Hello, leggy lovelies,
Excuse my long hiatus—fall has brought with it a ramp-up at work, and styling and moving to a new neighborhood have left me with nary a free moment! That said, I’m ready to be back in full blogging swing with a fun series kicking off next week on vintage and vintage-inspired fashion for talls! I’ll take you through the decades, and serve up a little fashion history, a dash of good visuals, and heaping spoonfuls of great tips for dressing with timeless panache.
But first, a little update on my styling work. I have been working with lots of new clients this fall, and am becoming very comfortable working with…petites! Most of my new assignments are petite (5’4”ish and under), and I’ve started to embrace the other side of the height spectrum—recognizing that style-related challenges on both sides of the bell curve can be quite similar (shoes in a size 5 are about as rare as 12s!) When I think about the handy-dandy little tips that I keep dispensing among my petite clientele, I think it’s high time I shared them with my tall readers as well!
- Pants or denim should break over the back of your heel: Petite pants and jeans can be more economical in saving hemming costs, but some of my leggier petite clients even find petite pants to be too short. There are lots of dependencies when determining the correct length for a pant (Is it a trouser? A skinny leg? Are you wearing it with flats or heels?), but I generally use this rule of thumb: if you’re purchasing a work pant or non-skinny denim, the trouser/pant should AT LEAST extend to the sole on the back of your heeled shoe. It can be any height of heel, but if the back of your shoe isn’t covered, the pant is too short.
- Buy denim a bit small, but make sure the rise is flattering on you: As tempting as it is to opt for jeans that are comfy and have “some give” from the first try, you should err on the tighter side—not restrictive or circulation-cutting, but snug. Most jeans have anywhere from 2%-15% spandex content, and will stretch with wear. But most important, make sure the rise is flattering for you. If you are bottom-heavy, opt for a lower rise to eliminate gapping (5” or so for talls) and a higher rise if you have a thicker waistline (8”+). The most flattering rise for all body types is mid-rise—somewhere in the 6”-7” range.
- Apply the rule of 3: When my petite clients are transitioning into more colorful and experimental wardrobes, they sometimes express intimidation in going overboard with color. Based on some general design principles (and 60-30-10 proportions), I recommend the “Rule of 3”—if you’re a bit colorshocked, wear no more than 3 colors at once. This could be three neutrals; two brights and a neutral; two neutrals and a bright; et cetera. A good example of this rule enacted is a yellow shirt paired with a green skirt and black cardigan, tights, and shoes.
- For instant polish when wearing dresses/skirts, match your shoes to your hose: Although this is relatively self-explanatory, it is worth noting that having tights in some basic solids including black, navy, brown, and gray and shoes to match help to instantly tie any skirt-centric outfit together. An added bonus is the leg-lengthening effect of matching your shoes and hose.

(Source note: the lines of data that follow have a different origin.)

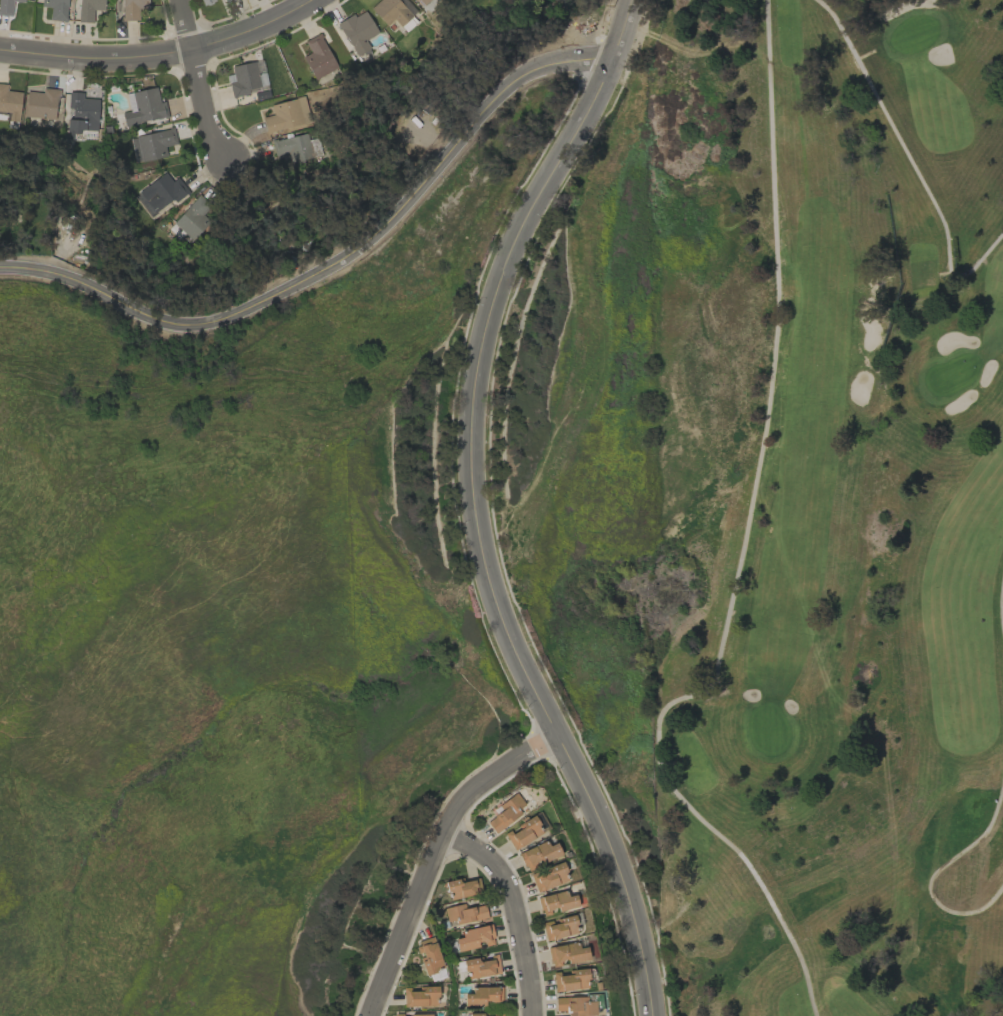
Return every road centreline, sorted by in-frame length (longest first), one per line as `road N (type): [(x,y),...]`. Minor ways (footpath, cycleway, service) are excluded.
road 1 (secondary): [(629,0),(611,60),(502,267),(473,366),(467,461),(488,584),(607,844),(636,932),(651,1015)]
road 2 (residential): [(611,60),(551,65),(522,77),(388,225),(338,263),(234,318),(163,325),(65,280),(0,270)]
road 3 (residential): [(554,735),(470,790),(442,831),(371,1015)]
road 4 (residential): [(0,49),(130,56),(188,49),(270,21),(304,0)]
road 5 (residential): [(442,831),(505,873),(522,926),(533,1015)]
road 6 (residential): [(178,0),(223,158)]

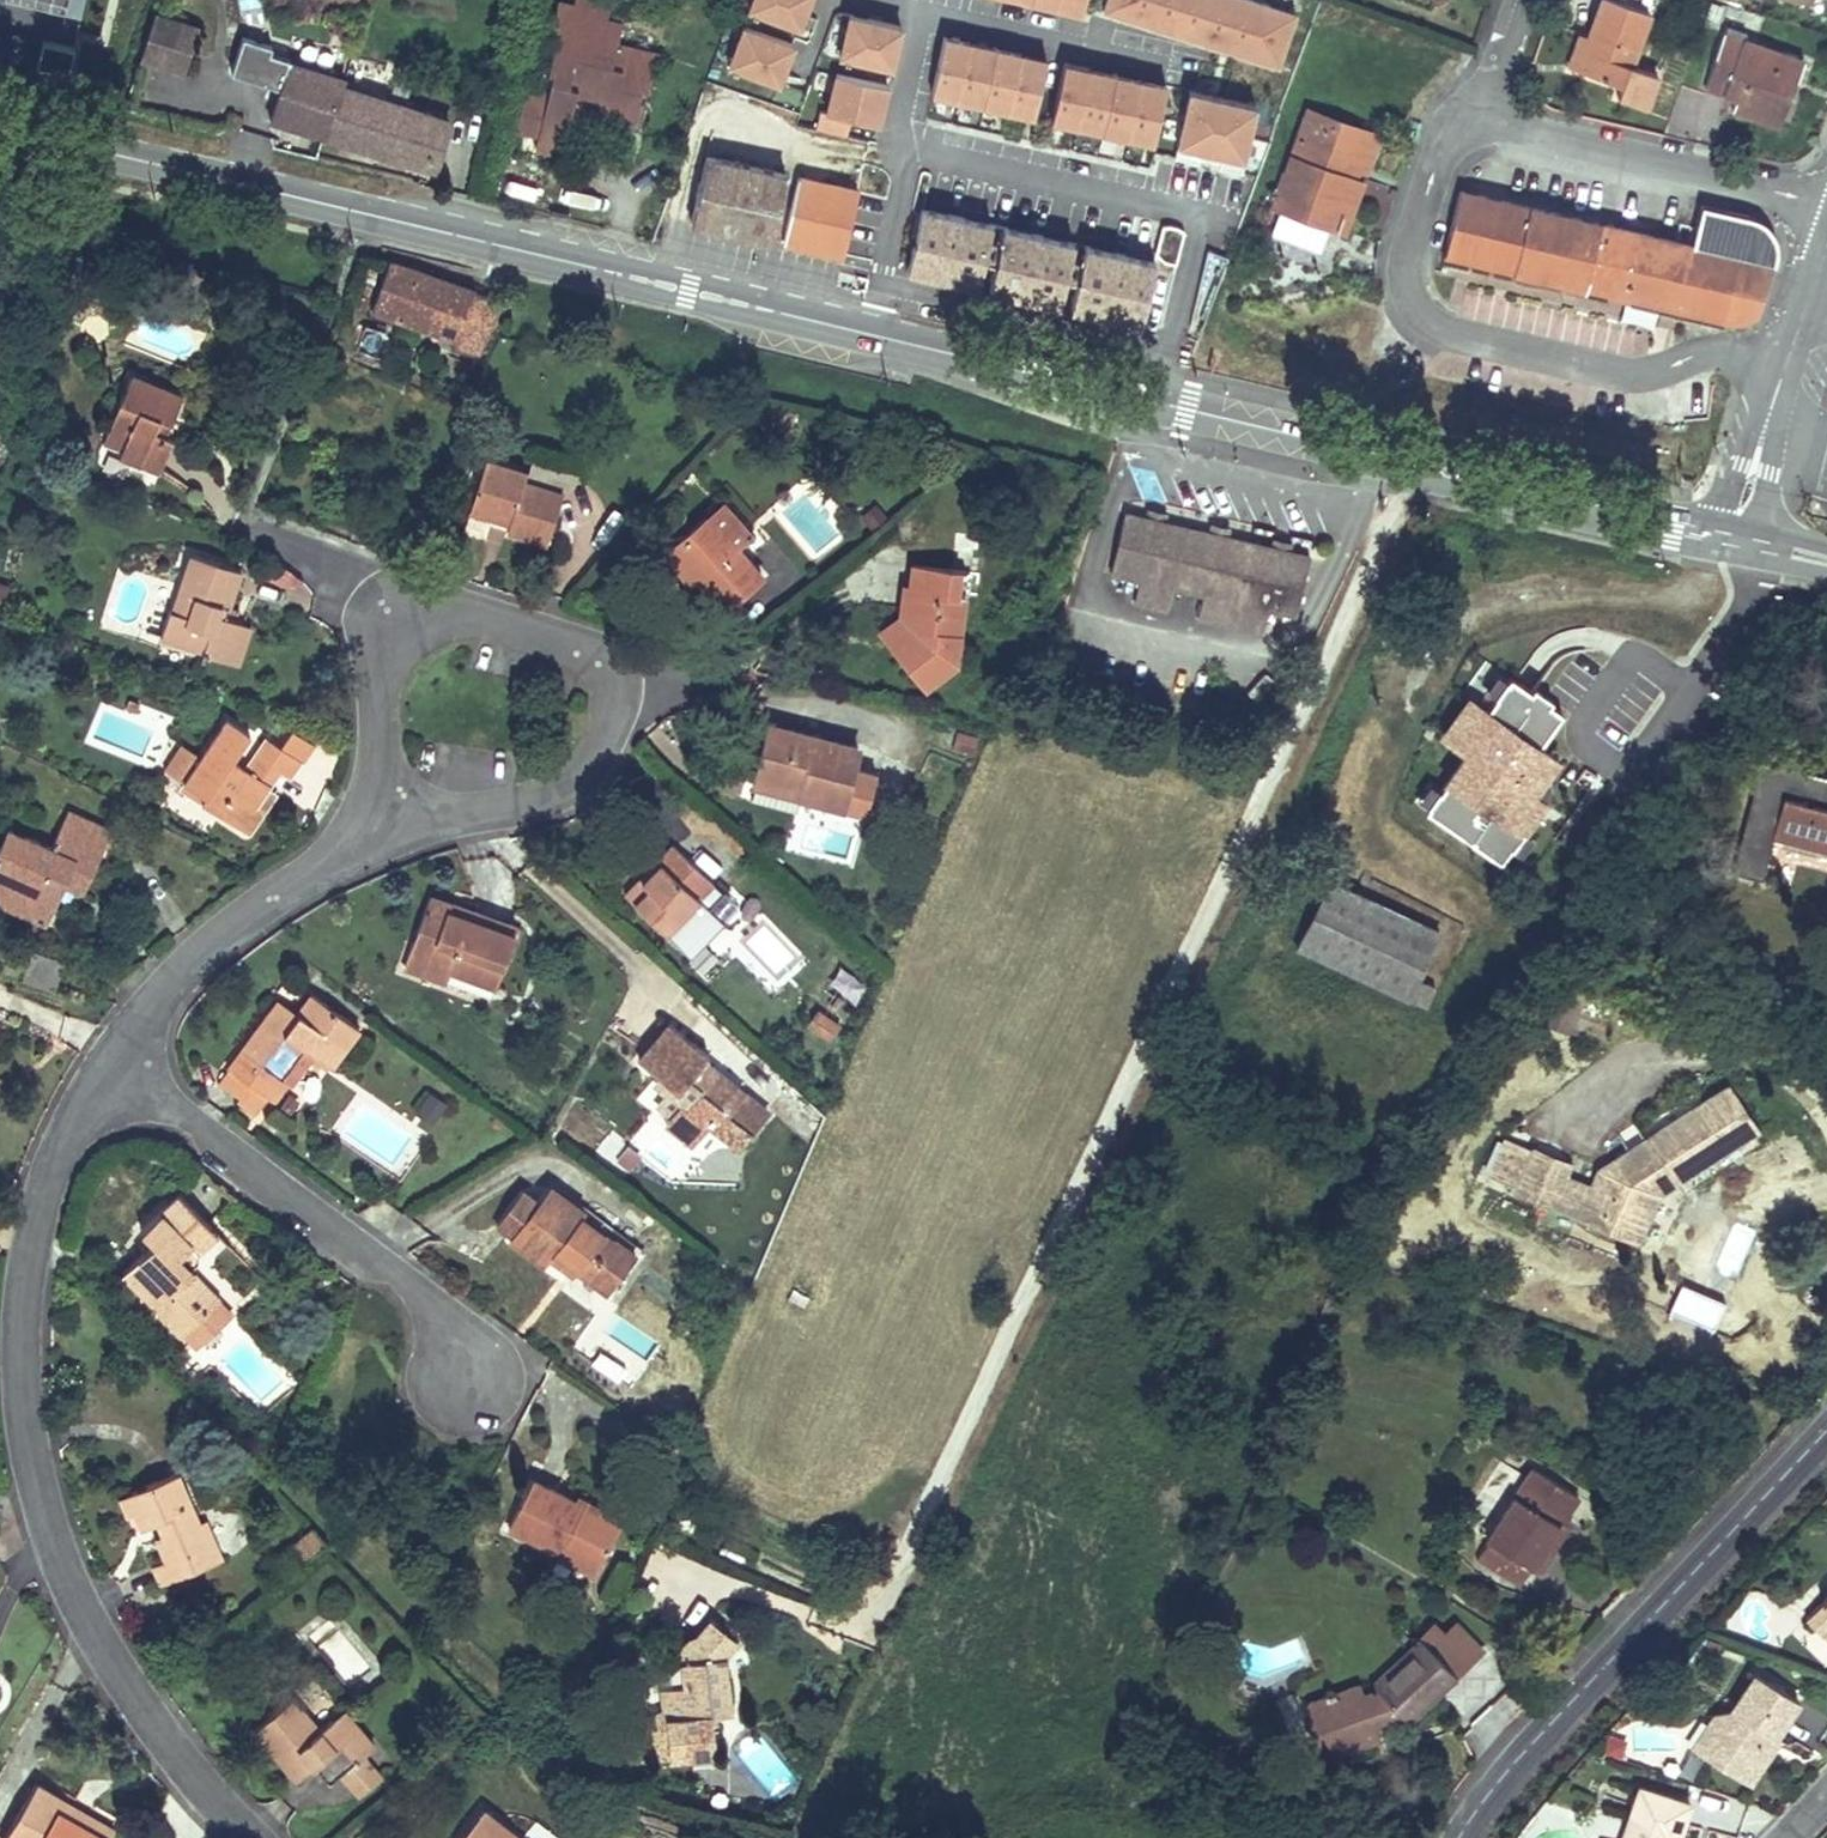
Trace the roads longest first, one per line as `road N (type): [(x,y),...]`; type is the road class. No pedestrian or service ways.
road 1 (primary): [(1739,542),(0,126)]
road 2 (residential): [(259,1837),(203,1788),(76,1605),(40,1491),(20,1338),(46,1179),(79,1101),(108,1059),(169,977),(226,921),(373,827)]
road 3 (residential): [(465,816),(527,804),(568,784),(597,754),(611,683),(590,649),(484,617),(431,620),(402,634),(381,683),(373,827)]
road 4 (residential): [(1826,1432),(1502,1775),(1459,1837)]
road 5 (residential): [(1526,0),(1489,114),(1826,196)]
road 6 (residential): [(1826,224),(1782,348),(1739,542)]

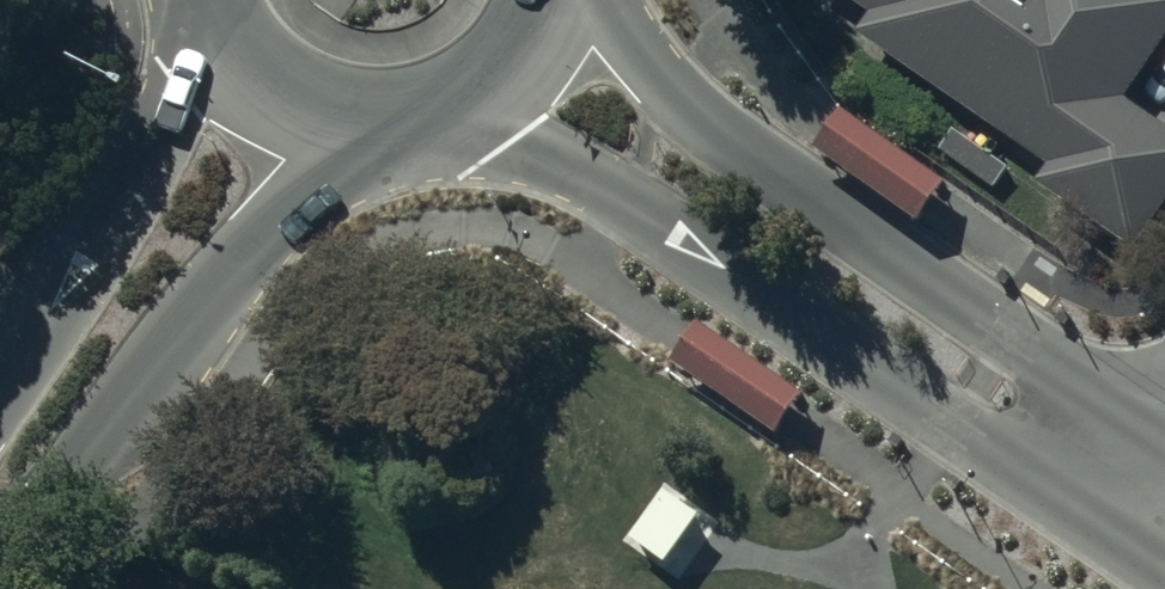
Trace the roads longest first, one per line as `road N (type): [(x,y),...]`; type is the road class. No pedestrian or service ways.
road 1 (residential): [(1097,522),(674,232),(438,101)]
road 2 (residential): [(585,0),(733,144),(1156,435)]
road 3 (secondary): [(0,486),(272,89)]
road 4 (secondary): [(438,101),(382,115),(325,110),(272,89)]
road 5 (secondary): [(538,0),(511,46),(438,101)]

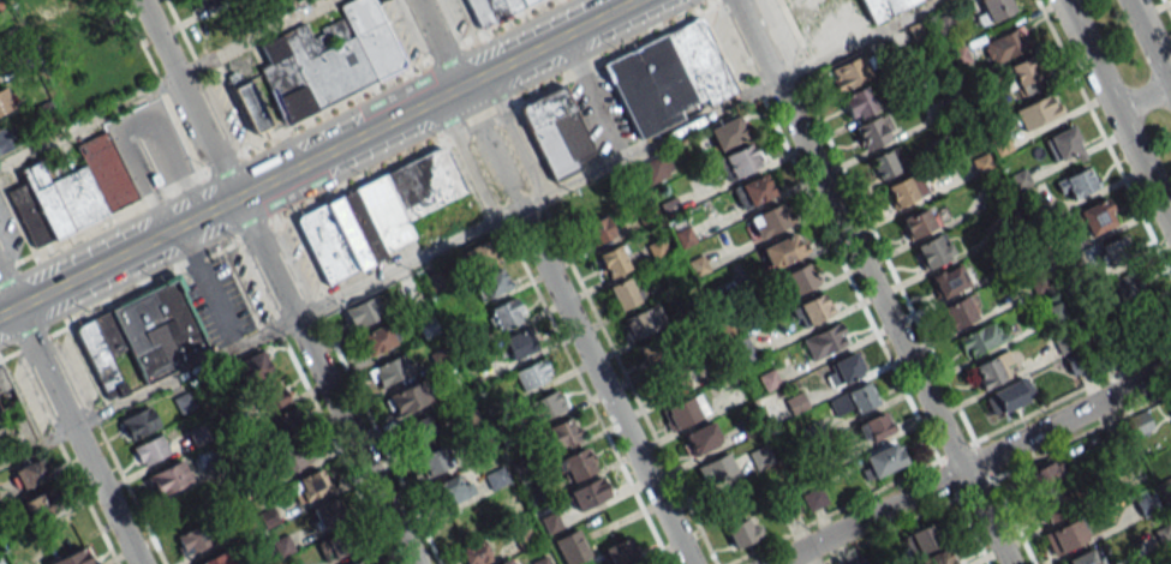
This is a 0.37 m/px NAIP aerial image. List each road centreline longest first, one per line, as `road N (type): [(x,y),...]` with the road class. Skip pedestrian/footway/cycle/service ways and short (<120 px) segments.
road 1 (secondary): [(636,0),(0,316)]
road 2 (residential): [(1007,563),(733,0)]
road 3 (residential): [(776,563),(1170,367)]
road 4 (residential): [(235,199),(413,563)]
road 5 (residential): [(690,563),(524,204)]
road 6 (residential): [(137,563),(13,310)]
road 7 (residential): [(235,199),(139,0)]
road 8 (tertiary): [(1062,0),(1117,112)]
road 9 (tertiary): [(1117,112),(1170,223)]

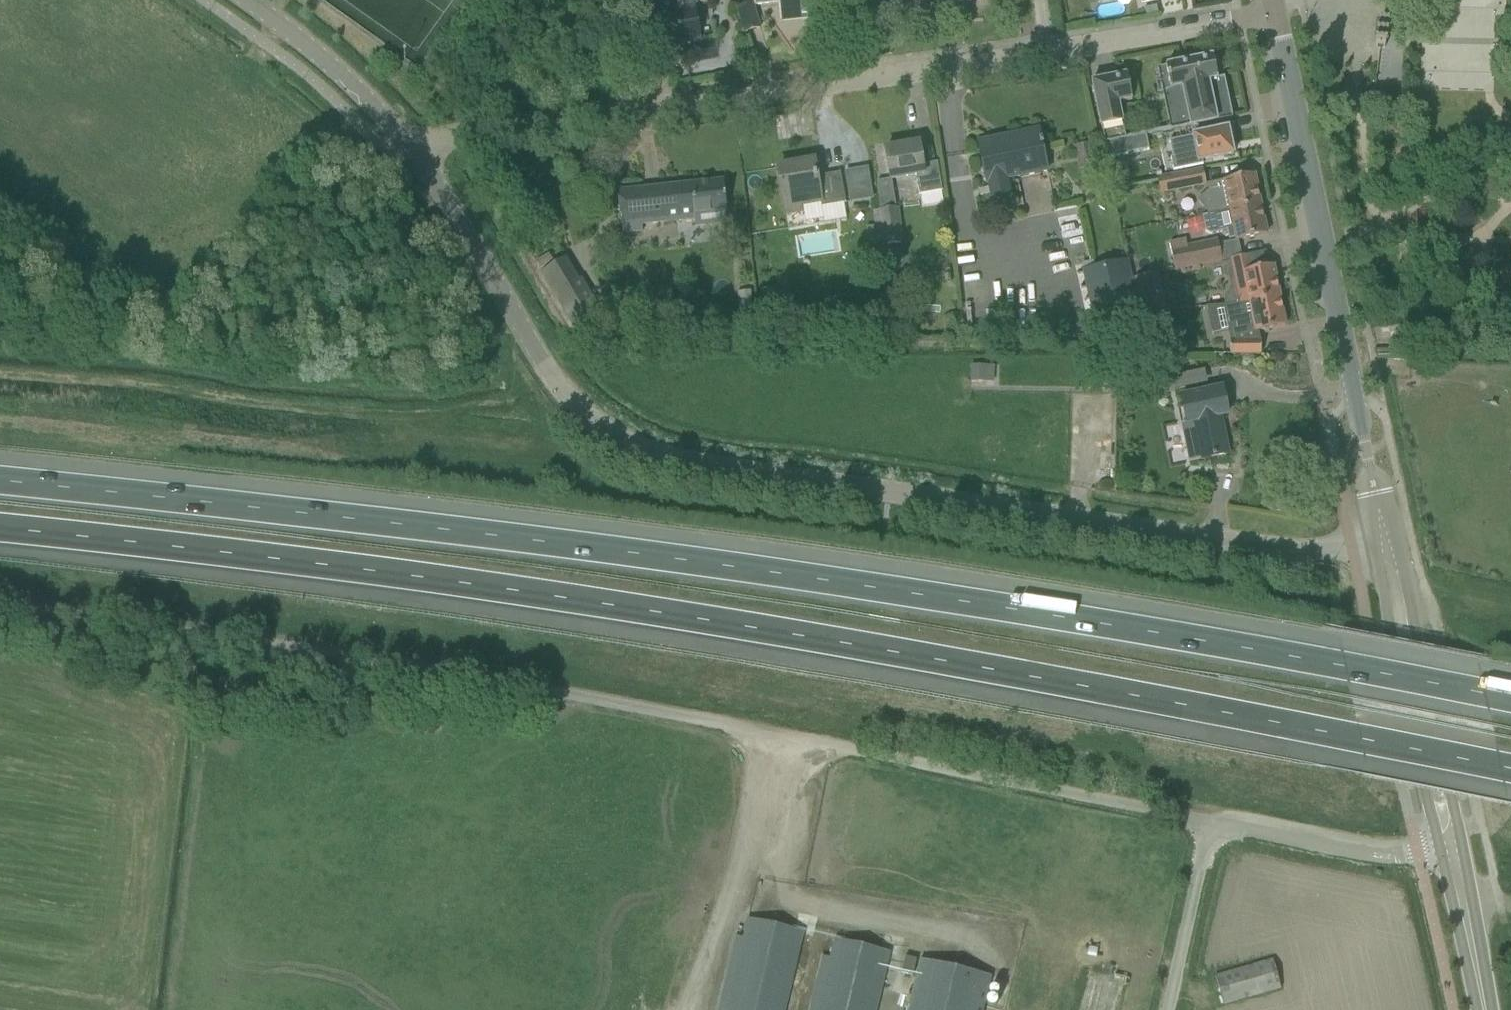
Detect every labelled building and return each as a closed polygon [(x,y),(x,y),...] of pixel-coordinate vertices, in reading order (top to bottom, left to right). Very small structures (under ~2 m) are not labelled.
[(696,21),(694,9),(683,11),(681,0),(642,0),(644,10),(648,30),(660,28),(664,48),(700,41),(696,21)] [(801,21),(820,19),(818,0),(754,0),(754,7),(778,4),(780,20),(801,18),(801,21)] [(737,9),(744,33),(760,29),(753,4),(737,9)] [(1162,68),(1157,69),(1170,131),(1175,130),(1220,120),(1216,102),(1228,100),(1223,78),(1221,79),(1217,79),(1213,56),(1212,57),(1162,68)] [(1092,84),(1104,144),(1106,144),(1126,140),(1118,103),(1132,101),(1127,75),(1091,82),(1091,84),(1092,84)] [(1194,136),(1169,141),(1172,157),(1170,158),(1173,171),(1201,166),(1201,162),(1233,155),(1228,129),(1208,133),(1194,136)] [(1006,177),(1046,168),(1038,131),(1007,138),(1008,143),(997,146),(996,142),(979,146),(979,144),(978,144),(986,183),(988,182),(995,214),(1013,210),(1006,177)] [(1106,144),(1109,159),(1129,155),(1126,140),(1106,144)] [(1091,143),(1074,147),(1076,158),(1081,157),(1082,164),(1095,161),(1091,143)] [(885,150),(889,170),(890,178),(915,174),(919,196),(942,192),(937,163),(936,163),(937,168),(923,170),(919,144),(885,150)] [(782,188),(785,210),(787,217),(805,214),(803,207),(818,204),(819,208),(846,204),(840,173),(839,173),(840,174),(824,177),(824,180),(818,181),(814,162),(778,168),(782,188)] [(1201,169),(1196,170),(1184,172),(1158,178),(1161,194),(1204,186),(1201,169)] [(1207,215),(1260,205),(1254,175),(1206,185),(1208,192),(1196,201),(1207,213),(1207,215)] [(727,215),(726,201),(724,181),(618,192),(623,233),(643,231),(642,226),(695,221),(694,218),(727,215)] [(1266,235),(1260,205),(1207,215),(1207,216),(1205,217),(1208,230),(1212,233),(1228,229),(1230,239),(1237,237),(1238,241),(1266,235)] [(899,209),(880,211),(884,246),(904,244),(899,209)] [(1205,266),(1223,262),(1218,240),(1187,246),(1186,240),(1169,243),(1175,272),(1205,266)] [(734,284),(736,309),(757,307),(755,282),(754,282),(750,241),(736,243),(741,283),(734,284)] [(1247,257),(1223,261),(1224,267),(1226,277),(1231,276),(1234,290),(1232,291),(1230,293),(1228,295),(1227,297),(1226,300),(1225,301),(1225,303),(1225,306),(1227,306),(1239,303),(1277,296),(1279,295),(1273,266),(1250,271),(1248,260),(1247,257)] [(574,328),(601,312),(581,279),(578,280),(565,259),(541,273),(574,328)] [(1143,322),(1128,260),(1081,271),(1095,333),(1143,322)] [(1166,307),(1159,272),(1135,277),(1142,312),(1166,307)] [(1225,306),(1223,306),(1229,338),(1257,332),(1266,330),(1285,326),(1279,295),(1277,296),(1239,303),(1227,306),(1225,306)] [(891,319),(880,320),(881,330),(892,329),(891,319)] [(1230,342),(1229,342),(1230,355),(1261,355),(1261,341),(1260,341),(1259,336),(1230,342)] [(972,365),(971,382),(993,382),(994,366),(972,365)] [(1222,388),(1181,397),(1187,424),(1194,423),(1195,429),(1182,432),(1189,462),(1201,460),(1228,454),(1220,416),(1227,415),(1222,388)] [(805,933),(747,920),(742,939),(734,937),(717,1009),(787,1009),(805,933)] [(891,953),(834,940),(829,958),(821,957),(809,1009),(878,1009),(891,953)] [(916,960),(904,957),(900,974),(912,976),(916,960)] [(985,1008),(992,978),(919,960),(907,1009),(985,1009),(985,1008)] [(1223,1005),(1281,989),(1273,961),(1215,977),(1223,1005)] [(1077,1009),(1119,1009),(1125,985),(1127,986),(1129,980),(1087,970),(1077,1009)]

- The “must have” item for fall and winter is…: ALWAYS a great coat. Save your pennies and invest in one (or several) winter coats that make you feel absolutely fab. Coats are all most people see on you in the coldest months, so if you love color, patterns, or a particular shape (whether pea or trapeze), invest in the details that will lift your heart and brighten your outlook on a cold, gray day.